### Records provided
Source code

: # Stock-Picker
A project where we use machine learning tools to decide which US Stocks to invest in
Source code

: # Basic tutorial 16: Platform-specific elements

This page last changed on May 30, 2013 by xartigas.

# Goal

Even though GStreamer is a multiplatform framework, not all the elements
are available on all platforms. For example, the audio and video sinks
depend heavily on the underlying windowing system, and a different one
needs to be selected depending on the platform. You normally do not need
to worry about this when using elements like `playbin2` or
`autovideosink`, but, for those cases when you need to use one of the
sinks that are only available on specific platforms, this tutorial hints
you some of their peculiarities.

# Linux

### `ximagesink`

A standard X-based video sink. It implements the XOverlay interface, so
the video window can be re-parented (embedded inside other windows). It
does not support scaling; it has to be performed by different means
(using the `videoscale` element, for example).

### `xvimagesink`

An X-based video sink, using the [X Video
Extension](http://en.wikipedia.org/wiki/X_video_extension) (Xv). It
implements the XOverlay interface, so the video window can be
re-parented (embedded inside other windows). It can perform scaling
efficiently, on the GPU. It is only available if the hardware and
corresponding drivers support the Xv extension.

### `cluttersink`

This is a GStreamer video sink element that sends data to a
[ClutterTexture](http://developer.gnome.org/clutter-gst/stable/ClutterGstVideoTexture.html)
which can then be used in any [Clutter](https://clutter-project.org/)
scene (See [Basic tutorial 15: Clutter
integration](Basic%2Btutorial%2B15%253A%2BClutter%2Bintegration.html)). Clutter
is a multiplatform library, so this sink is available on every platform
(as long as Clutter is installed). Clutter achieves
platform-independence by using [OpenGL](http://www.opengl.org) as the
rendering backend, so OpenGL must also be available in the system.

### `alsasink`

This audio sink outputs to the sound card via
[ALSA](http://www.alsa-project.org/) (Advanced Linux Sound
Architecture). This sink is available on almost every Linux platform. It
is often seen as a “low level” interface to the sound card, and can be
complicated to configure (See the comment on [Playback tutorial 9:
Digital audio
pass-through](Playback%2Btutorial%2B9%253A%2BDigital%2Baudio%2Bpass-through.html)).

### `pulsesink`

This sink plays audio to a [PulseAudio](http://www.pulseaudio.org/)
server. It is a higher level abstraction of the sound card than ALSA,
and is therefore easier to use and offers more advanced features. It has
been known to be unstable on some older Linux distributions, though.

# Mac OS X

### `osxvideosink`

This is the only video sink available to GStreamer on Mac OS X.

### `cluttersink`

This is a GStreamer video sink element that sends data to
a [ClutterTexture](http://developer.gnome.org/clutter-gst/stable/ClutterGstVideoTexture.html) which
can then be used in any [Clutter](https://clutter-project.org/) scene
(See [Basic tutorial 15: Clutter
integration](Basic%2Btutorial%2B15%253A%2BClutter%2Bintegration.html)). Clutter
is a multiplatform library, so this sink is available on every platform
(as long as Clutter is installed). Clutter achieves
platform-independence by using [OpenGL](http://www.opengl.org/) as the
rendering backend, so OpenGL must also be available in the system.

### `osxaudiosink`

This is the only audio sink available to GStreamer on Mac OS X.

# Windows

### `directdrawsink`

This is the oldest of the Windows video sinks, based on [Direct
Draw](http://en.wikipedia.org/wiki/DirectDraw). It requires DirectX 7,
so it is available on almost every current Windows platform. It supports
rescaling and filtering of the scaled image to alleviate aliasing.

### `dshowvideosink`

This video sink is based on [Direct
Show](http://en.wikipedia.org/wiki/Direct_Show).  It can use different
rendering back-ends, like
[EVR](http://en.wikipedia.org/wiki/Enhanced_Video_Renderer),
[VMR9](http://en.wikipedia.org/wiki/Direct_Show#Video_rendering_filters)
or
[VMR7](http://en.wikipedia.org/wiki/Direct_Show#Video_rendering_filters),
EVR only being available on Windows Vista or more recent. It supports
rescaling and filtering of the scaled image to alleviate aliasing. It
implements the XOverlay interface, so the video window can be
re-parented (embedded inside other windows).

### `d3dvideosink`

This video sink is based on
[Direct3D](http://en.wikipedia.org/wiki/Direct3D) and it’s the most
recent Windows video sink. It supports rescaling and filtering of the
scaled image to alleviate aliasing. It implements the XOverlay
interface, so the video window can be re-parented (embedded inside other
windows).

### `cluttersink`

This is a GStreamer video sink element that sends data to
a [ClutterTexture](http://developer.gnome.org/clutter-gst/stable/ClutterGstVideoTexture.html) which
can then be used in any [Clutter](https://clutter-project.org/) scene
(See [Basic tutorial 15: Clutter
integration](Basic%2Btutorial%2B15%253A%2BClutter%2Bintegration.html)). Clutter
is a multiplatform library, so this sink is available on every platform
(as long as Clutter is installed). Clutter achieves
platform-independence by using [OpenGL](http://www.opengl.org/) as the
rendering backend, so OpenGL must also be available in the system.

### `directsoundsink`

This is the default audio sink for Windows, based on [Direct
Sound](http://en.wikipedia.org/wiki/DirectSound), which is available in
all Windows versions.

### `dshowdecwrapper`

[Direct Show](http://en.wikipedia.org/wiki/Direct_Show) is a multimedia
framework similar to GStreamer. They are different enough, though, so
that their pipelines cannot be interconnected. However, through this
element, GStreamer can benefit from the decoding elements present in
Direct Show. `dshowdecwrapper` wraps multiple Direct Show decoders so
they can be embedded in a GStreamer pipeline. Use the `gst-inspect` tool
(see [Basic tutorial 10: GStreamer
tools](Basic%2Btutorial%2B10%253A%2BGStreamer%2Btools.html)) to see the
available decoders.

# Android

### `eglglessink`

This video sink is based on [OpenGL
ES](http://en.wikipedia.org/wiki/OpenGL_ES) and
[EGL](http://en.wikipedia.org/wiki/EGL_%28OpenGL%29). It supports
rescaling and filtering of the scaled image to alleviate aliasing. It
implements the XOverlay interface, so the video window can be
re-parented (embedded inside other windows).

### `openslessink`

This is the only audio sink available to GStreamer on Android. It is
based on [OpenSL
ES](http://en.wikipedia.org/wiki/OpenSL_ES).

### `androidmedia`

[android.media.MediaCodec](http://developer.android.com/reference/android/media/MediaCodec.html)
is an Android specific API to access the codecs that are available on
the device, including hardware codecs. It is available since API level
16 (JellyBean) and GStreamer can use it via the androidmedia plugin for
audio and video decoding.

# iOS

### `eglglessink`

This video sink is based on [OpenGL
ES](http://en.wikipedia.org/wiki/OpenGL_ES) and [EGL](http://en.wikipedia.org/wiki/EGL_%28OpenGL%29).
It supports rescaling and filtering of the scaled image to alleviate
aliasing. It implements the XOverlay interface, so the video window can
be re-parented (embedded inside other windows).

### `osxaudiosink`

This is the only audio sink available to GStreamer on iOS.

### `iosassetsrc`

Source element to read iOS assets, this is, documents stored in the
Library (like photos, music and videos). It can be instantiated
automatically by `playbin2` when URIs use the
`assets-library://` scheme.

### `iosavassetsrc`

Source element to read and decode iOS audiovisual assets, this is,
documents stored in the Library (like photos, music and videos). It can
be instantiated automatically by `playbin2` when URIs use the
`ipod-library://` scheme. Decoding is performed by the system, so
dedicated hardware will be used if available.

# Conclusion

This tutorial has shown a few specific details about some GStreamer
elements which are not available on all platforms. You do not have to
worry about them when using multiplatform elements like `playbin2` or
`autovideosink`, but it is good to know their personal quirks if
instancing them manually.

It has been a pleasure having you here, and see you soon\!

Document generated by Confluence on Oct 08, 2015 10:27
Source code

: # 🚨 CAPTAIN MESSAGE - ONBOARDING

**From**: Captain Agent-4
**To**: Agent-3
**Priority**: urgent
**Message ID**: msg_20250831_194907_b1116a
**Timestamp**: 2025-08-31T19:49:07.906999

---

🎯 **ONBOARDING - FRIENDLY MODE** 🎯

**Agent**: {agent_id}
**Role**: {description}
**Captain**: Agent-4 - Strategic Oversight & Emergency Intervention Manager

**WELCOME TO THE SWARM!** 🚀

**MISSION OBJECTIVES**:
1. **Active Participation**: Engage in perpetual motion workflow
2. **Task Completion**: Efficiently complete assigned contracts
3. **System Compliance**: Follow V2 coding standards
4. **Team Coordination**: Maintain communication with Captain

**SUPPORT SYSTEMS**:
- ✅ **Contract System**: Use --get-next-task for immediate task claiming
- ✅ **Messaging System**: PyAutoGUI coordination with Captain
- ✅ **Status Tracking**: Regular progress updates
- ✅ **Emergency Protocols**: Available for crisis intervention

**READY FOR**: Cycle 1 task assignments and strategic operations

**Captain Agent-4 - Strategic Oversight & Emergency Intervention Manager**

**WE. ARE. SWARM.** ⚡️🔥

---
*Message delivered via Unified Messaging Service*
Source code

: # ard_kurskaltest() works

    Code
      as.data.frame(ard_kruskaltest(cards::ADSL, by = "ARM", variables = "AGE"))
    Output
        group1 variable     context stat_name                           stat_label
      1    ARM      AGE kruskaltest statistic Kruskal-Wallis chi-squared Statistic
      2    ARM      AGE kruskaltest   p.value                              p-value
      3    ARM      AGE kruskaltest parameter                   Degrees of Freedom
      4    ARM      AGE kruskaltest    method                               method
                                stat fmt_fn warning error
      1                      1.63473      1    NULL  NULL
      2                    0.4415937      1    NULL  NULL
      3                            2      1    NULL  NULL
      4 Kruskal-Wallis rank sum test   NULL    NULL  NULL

### Task
Scan the records above for the string "through", and copy every line where it turns up.

### Task output
pass-through](Playback%2Btutorial%2B9%253A%2BDigital%2Baudio%2Bpass-through.html)).
that their pipelines cannot be interconnected. However, through this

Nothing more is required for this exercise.